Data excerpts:
*** Begin section ***

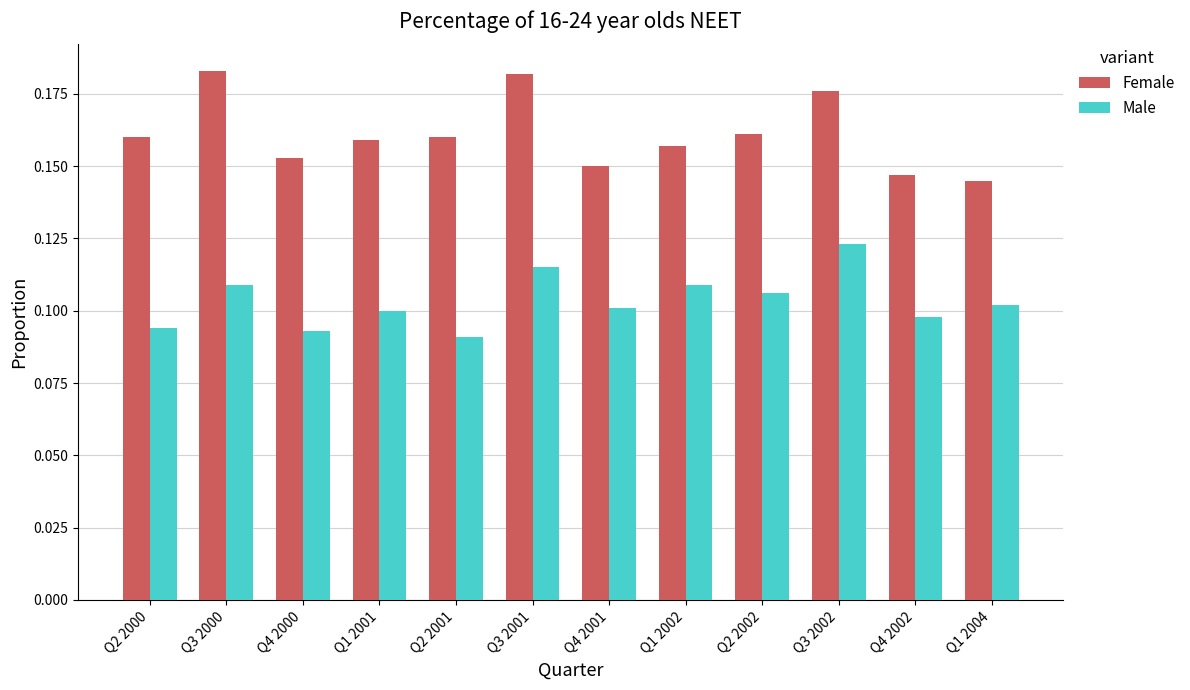

The value of Male at Q4 2000 is 0.1. True or false?

True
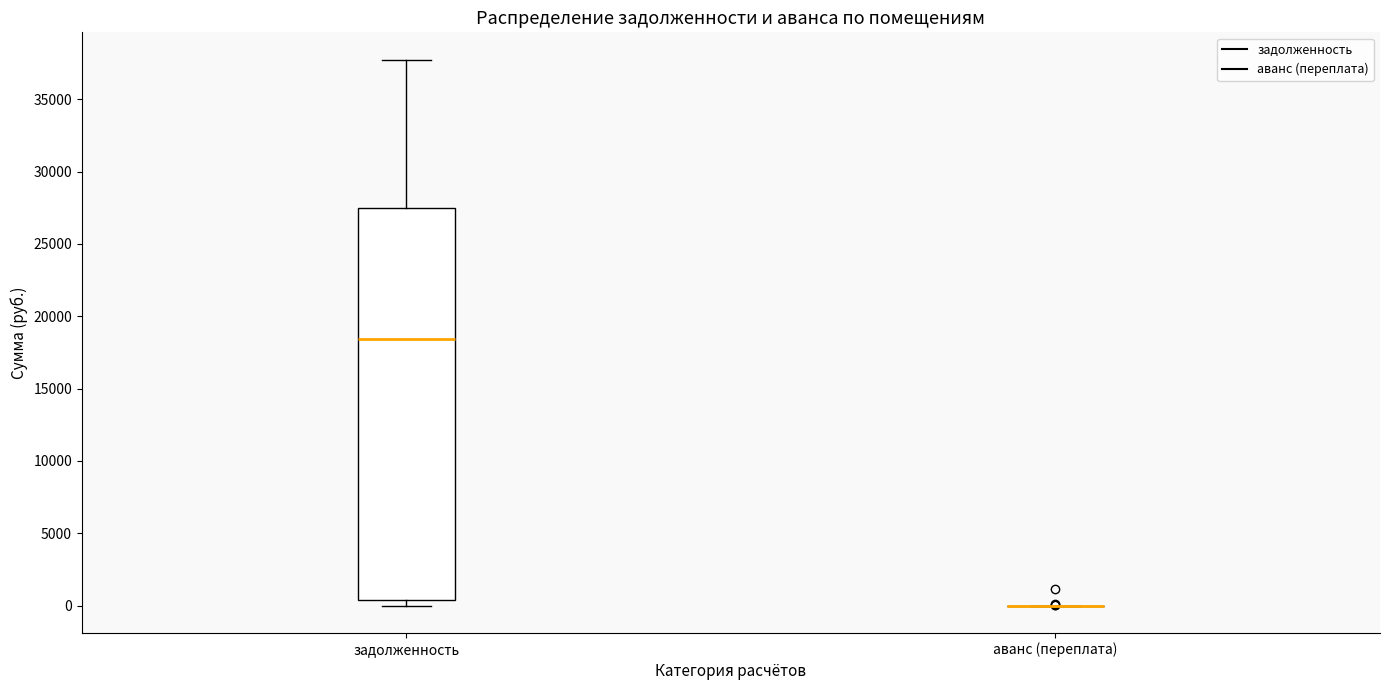

Comparing the boxes themselves (not the whiskers), which one is the tallest?

задолженность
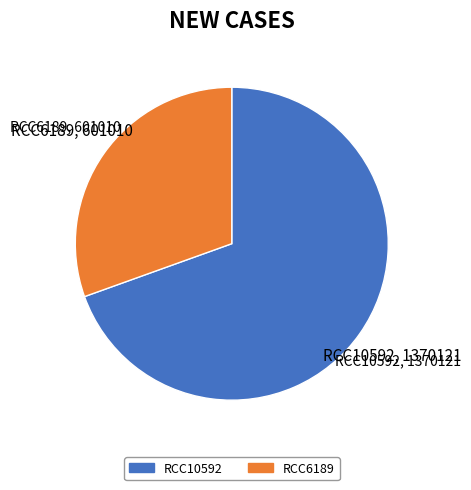

Rank the categories by value from highest to lowest.

RCC10592, RCC6189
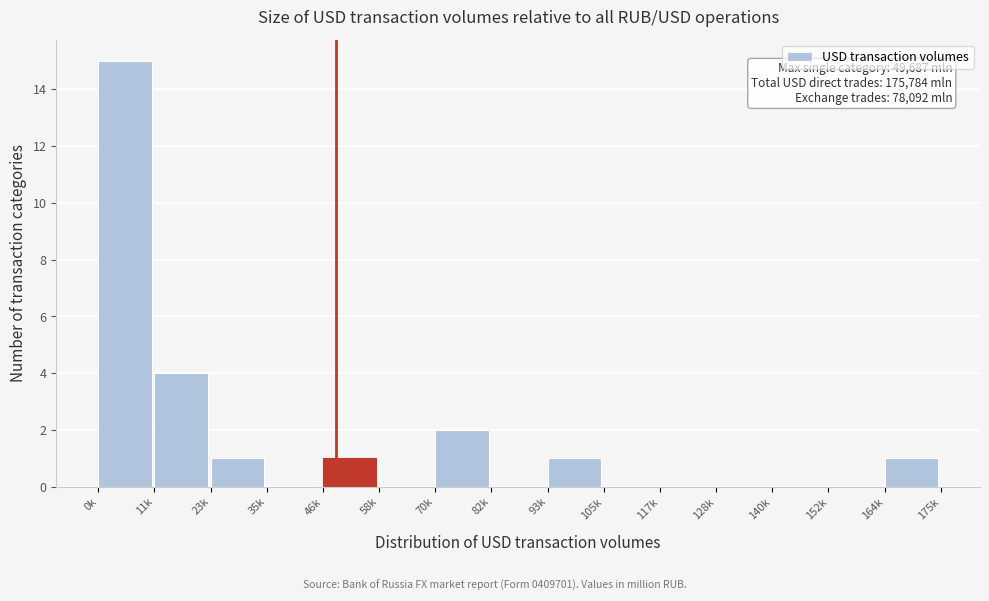

Reading right to left, transcribe all the data shown in this chart.

164k=1	152k=0	140k=0	128k=0	117k=0	105k=0	93k=1	82k=0	70k=2	58k=0	46k=1	35k=0	23k=1	11k=4	0k=15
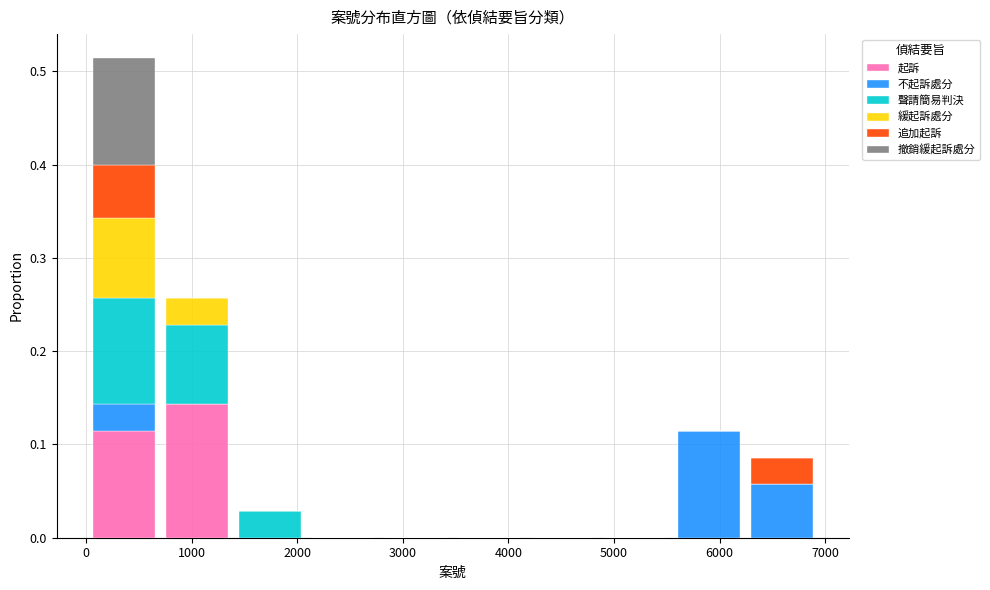

Reading left to right, transcribe this chart: for each stacked bar, give the range it covers on the x-axis and its total height. Neither the bar edges nor the heights are printed on the chart, so give them approximately, as read against the axes.

0 to 700: 0.51
700 to 1400: 0.26
1400 to 2100: 0.03
2100 to 2800: 0
2800 to 3500: 0
3500 to 4200: 0
4200 to 4900: 0
4900 to 5600: 0
5600 to 6200: 0.11
6200 to 6900: 0.09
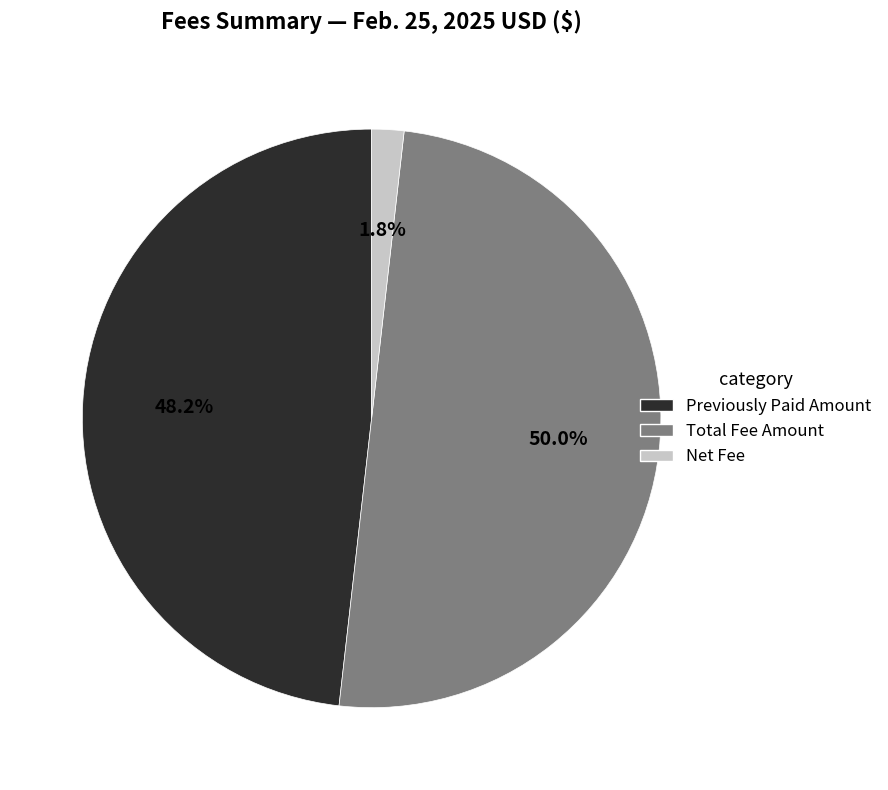

Combined, what portion of the pie is Net Fee and Total Fee Amount?

51.8%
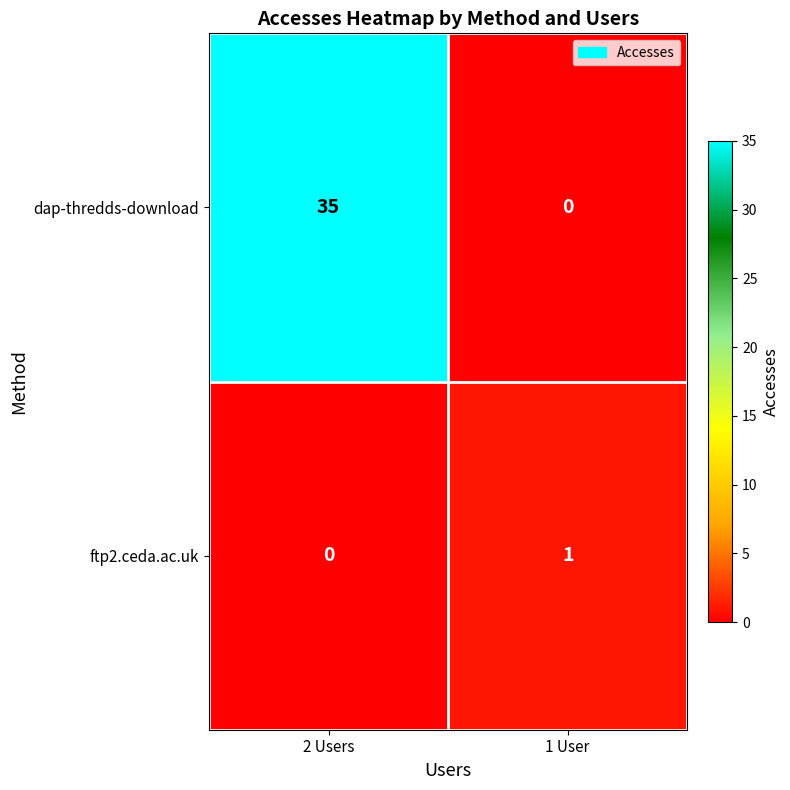

At how many categories does at least one series exceed 26?

1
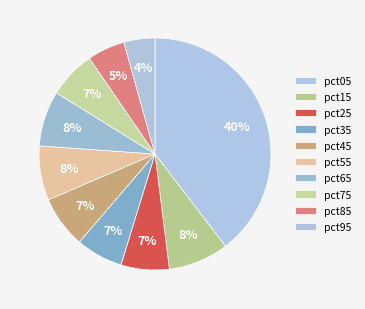

What is the change in value from pct35 to pct65?

+0.1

*** End section ***

* _EXERCISE AIM_: Copy out all of the records above word for word, without the pictures.

* _RESPONSE TO THIS EXERCISE_:
The value of Male at Q4 2000 is 0.1. True or false?

True

Comparing the boxes themselves (not the whiskers), which one is the tallest?

задолженность

Rank the categories by value from highest to lowest.

RCC10592, RCC6189

Reading right to left, transcribe all the data shown in this chart.

164k=1	152k=0	140k=0	128k=0	117k=0	105k=0	93k=1	82k=0	70k=2	58k=0	46k=1	35k=0	23k=1	11k=4	0k=15

Reading left to right, transcribe this chart: for each stacked bar, give the range it covers on the x-axis and its total height. Neither the bar edges nor the heights are printed on the chart, so give them approximately, as read against the axes.

0 to 700: 0.51
700 to 1400: 0.26
1400 to 2100: 0.03
2100 to 2800: 0
2800 to 3500: 0
3500 to 4200: 0
4200 to 4900: 0
4900 to 5600: 0
5600 to 6200: 0.11
6200 to 6900: 0.09

Combined, what portion of the pie is Net Fee and Total Fee Amount?

51.8%

At how many categories does at least one series exceed 26?

1

What is the change in value from pct35 to pct65?

+0.1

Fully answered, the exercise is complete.